What to work on — Count the lines below that hold the word "Actual" and say how many, with no other text.

------------

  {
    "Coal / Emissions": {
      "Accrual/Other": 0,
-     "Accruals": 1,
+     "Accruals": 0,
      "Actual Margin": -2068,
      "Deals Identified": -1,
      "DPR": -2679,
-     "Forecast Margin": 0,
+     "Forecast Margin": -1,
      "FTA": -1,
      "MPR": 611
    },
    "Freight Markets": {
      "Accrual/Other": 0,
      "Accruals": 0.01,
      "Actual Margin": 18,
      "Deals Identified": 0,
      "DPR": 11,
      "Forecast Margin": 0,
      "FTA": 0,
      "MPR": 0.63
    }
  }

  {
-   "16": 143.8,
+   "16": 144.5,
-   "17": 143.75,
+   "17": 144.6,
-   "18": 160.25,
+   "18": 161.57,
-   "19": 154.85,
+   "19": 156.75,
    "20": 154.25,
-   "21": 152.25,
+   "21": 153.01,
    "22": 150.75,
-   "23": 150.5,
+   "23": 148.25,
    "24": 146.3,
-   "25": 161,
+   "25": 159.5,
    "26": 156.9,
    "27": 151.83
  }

------------

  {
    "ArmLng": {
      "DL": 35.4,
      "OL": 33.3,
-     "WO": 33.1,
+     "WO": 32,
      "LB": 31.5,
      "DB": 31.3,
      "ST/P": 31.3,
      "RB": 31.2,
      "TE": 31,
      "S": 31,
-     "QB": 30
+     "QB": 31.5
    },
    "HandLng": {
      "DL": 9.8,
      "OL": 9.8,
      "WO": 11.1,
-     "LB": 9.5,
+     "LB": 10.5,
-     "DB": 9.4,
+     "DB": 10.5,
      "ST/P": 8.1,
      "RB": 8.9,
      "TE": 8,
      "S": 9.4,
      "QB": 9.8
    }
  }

------------

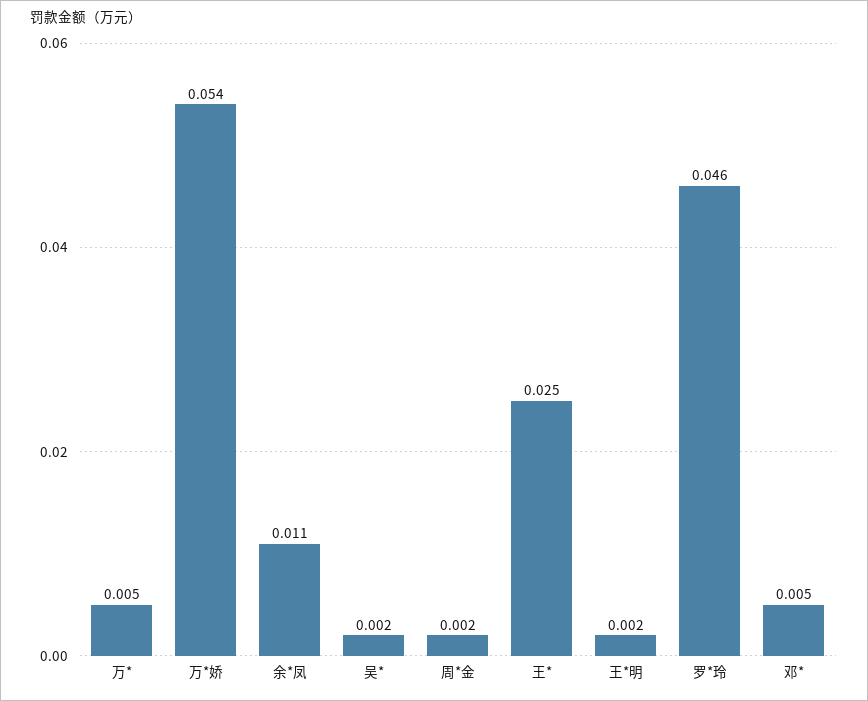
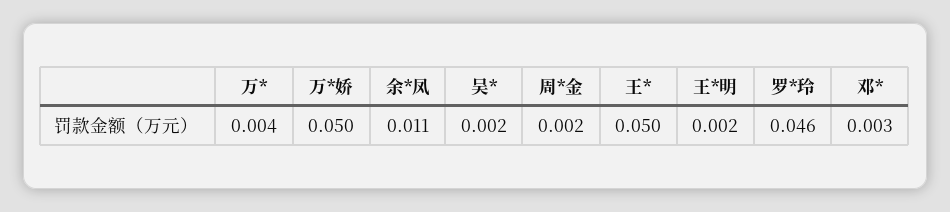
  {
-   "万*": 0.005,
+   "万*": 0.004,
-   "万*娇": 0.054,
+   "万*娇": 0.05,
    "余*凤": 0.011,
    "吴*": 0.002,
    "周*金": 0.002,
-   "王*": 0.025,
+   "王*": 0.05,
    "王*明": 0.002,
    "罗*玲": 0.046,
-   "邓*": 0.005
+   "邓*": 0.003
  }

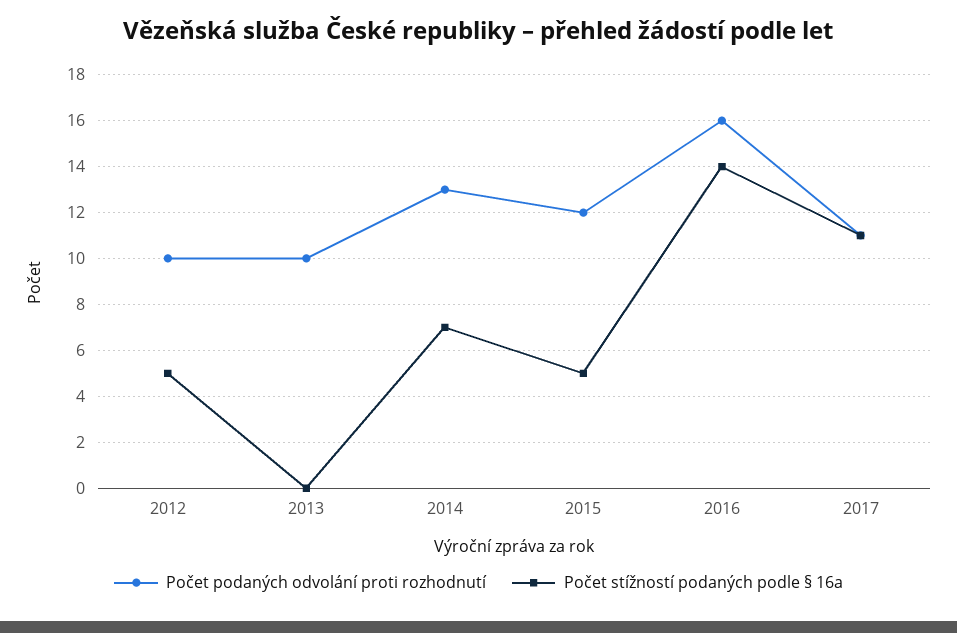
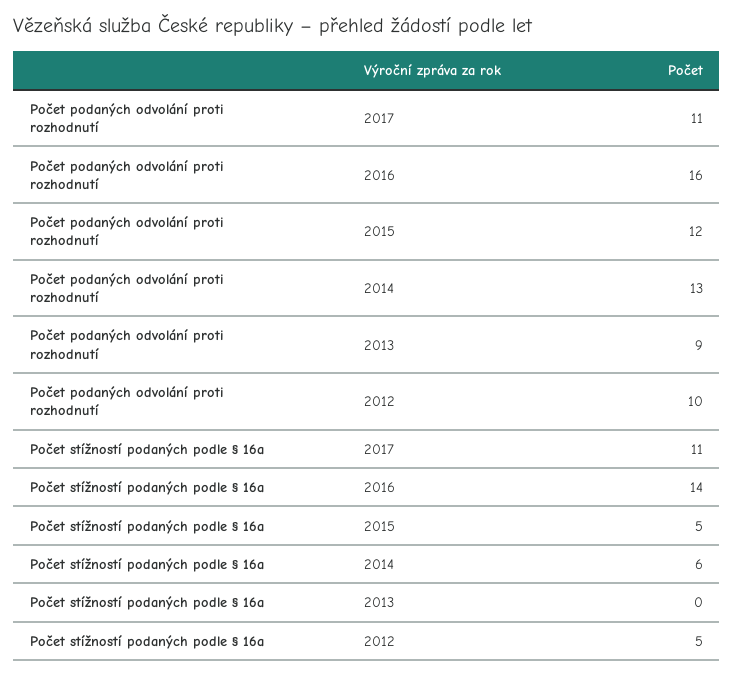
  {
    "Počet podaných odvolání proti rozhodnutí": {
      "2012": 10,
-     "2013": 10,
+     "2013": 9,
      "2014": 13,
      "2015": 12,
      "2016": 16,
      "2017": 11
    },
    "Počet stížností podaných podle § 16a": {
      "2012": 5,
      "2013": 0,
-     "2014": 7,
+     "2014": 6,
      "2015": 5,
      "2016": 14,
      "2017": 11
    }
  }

------------

Task result — 2